From the Guidelines
For patients on methadone experiencing pruritus, naltrexone is the first-choice recommendation as it is effective in treating opioid-induced generalized pruritus without visible skin signs. This approach is based on the British Association of Dermatologists' guidelines for the investigation and management of generalized pruritus in adults without an underlying dermatosis, 2018 1. The guidelines suggest that if cessation of opioid therapy is impossible, naltrexone should be considered as the primary treatment option.
Some key points to consider in the management of pruritus in patients on methadone include:
- Naltrexone's effectiveness in treating opioid-induced pruritus without compromising analgesia
- Methylnaltrexone as an alternative option for patients who cannot tolerate naltrexone
- Other antipruritic agents like ondansetron, droperidol, mirtazapine, or gabapentin may be considered as alternatives, although the strength of recommendation for these is lower (Strength of recommendation D) 1
- Ensuring adequate hydration and maintaining skin barrier function through regular moisturizer use is also crucial in managing pruritus
In clinical practice, it's essential to weigh the benefits and risks of each treatment option, considering the patient's specific situation and medical history. Given the potential for opioid-induced pruritus to significantly impact quality of life, naltrexone's effectiveness makes it a preferred choice for managing pruritus in patients on methadone, as supported by the guidelines 1.
From the FDA Drug Label
Skin and Appendages: pruritis, urticaria, other skin rashes, and rarely, hemorrhagic urticaria The treatment for pruritis in a patient on methadone is not specified in the drug label.

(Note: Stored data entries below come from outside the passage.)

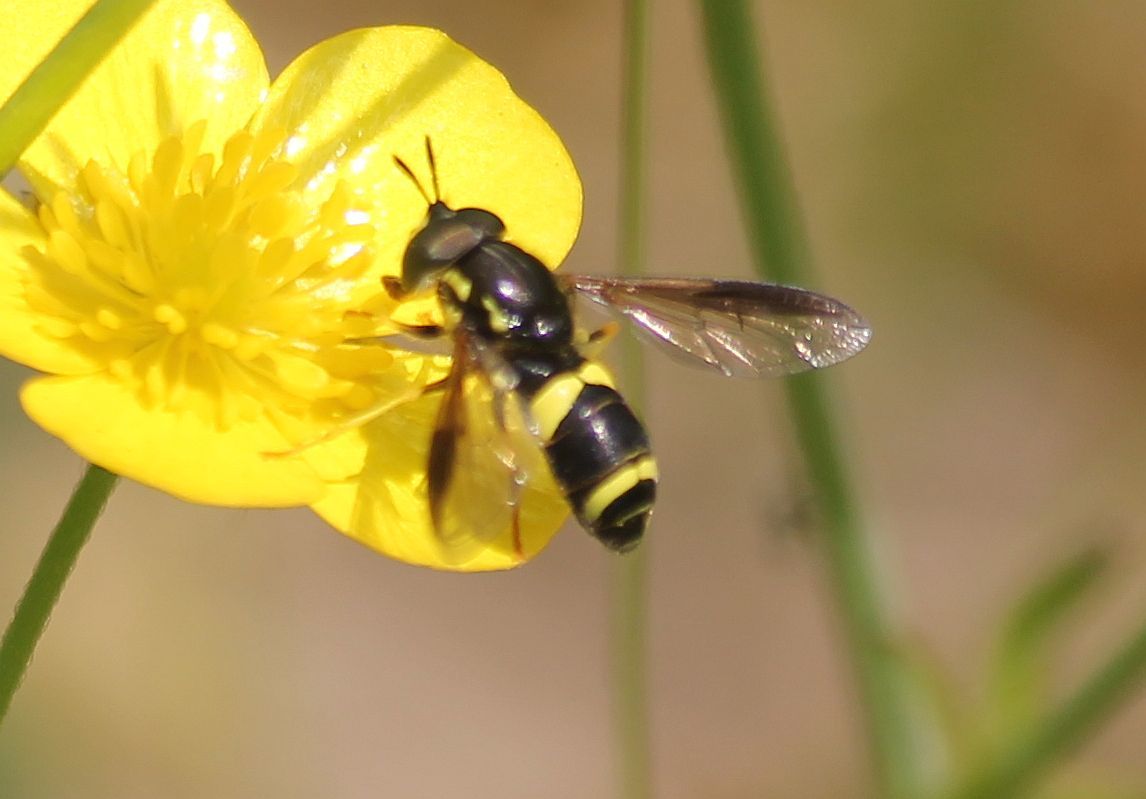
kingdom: Animalia
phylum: Arthropoda
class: Insecta
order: Diptera
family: Syrphidae
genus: Chrysotoxum
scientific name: Chrysotoxum bicincta
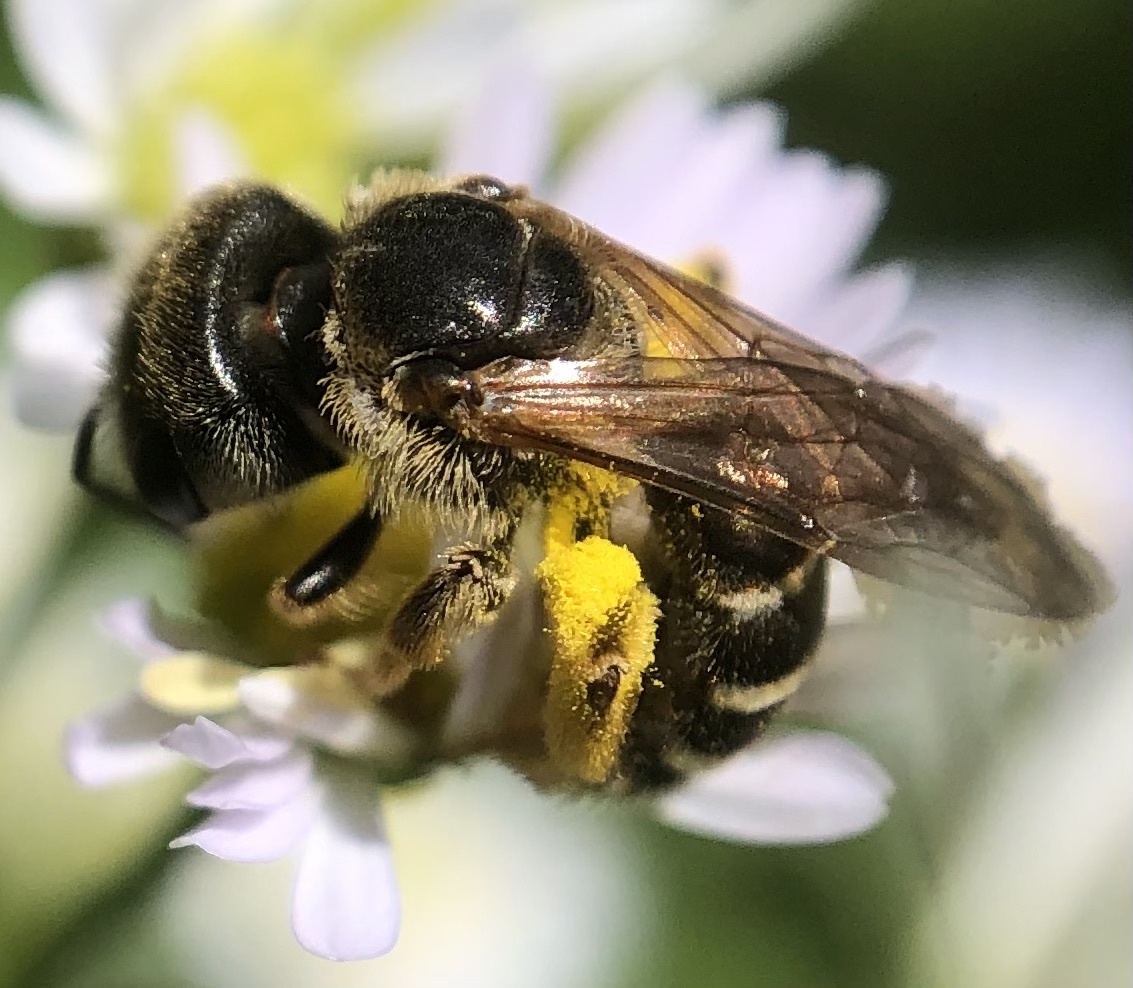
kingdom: Animalia
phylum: Arthropoda
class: Insecta
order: Hymenoptera
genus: Odontalictus
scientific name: Odontalictus
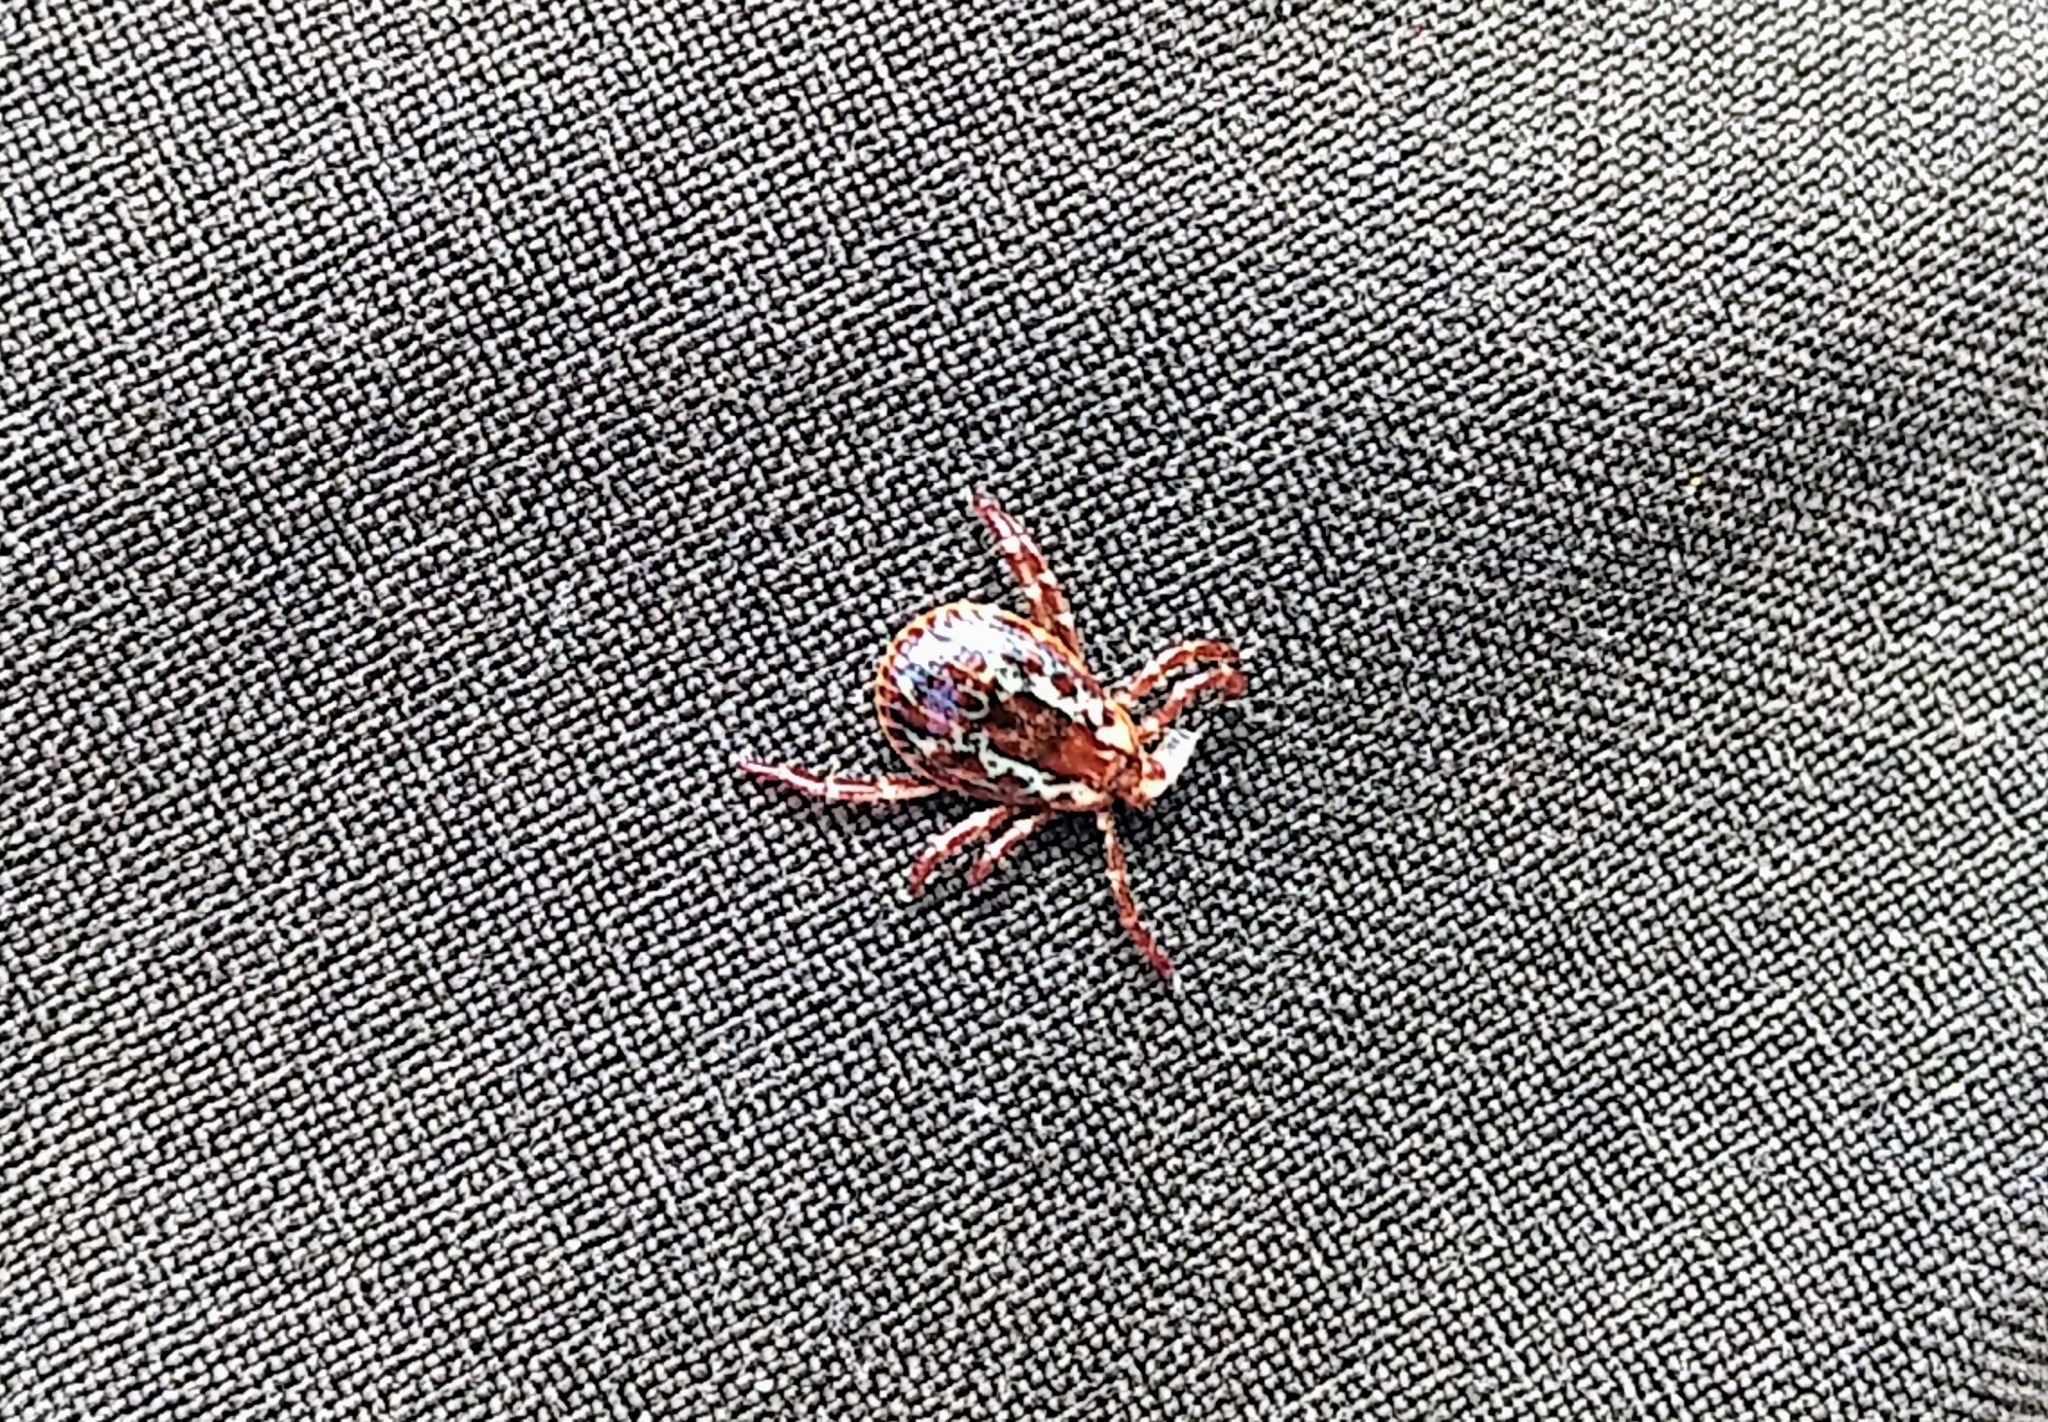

- Pruritis is listed as a possible adverse reaction, but no guidance is provided on how to manage it.
- No specific treatment options are mentioned for pruritis in the context of methadone use 2.
From the Research
Treatment for Pruritis with Patients on Methadone
- Pruritus is a common adverse effect of opioid medications, including methadone, and can have a significant impact on patients' comfort and quality of life 3.
- The mechanisms of opioid-induced pruritus are complex and involve both peripheral and central pathways, making treatment challenging 3.
- Several studies have investigated the use of opioid receptor antagonists, such as naloxone and naltrexone, for the management of opioid-induced pruritus, with some showing promising results 4, 5.
- A systematic review of randomized trials found that naloxone, naltrexone, nalbuphine, and droperidol are efficacious in preventing opioid-induced pruritus, but the minimal effective doses remain unknown 5.
- In patients taking methadone for opioid use disorder, managing acute pain can be complicated, and evidence suggests that continuing methadone may reduce the need for additional opioids 6.
- A pilot study found that increasing the maintenance methadone dose by 30% or adding gabapentin did not improve analgesia in patients on methadone, but interindividual variability was evident 7.
- Further research is needed to optimize pain management strategies in patients on methadone, including the treatment of pruritis, to improve patient outcomes and quality of life 3, 6, 7.
Possible Treatment Options
- Opioid receptor antagonists, such as naloxone and naltrexone, may be effective in relieving opioid-induced pruritus 4, 5.
- Mixed agonist and antagonist medications, such as nalbuphine, may also be useful in managing opioid-induced pruritus 5.
- A multimodal analgesic treatment regimen, including a mixed antagonist and κ agonists, may be the best approach for managing opioid-induced pruritus and pain 3.
- Continuing methadone or buprenorphine in patients with opioid use disorder may reduce the need for additional opioids and improve pain management 6.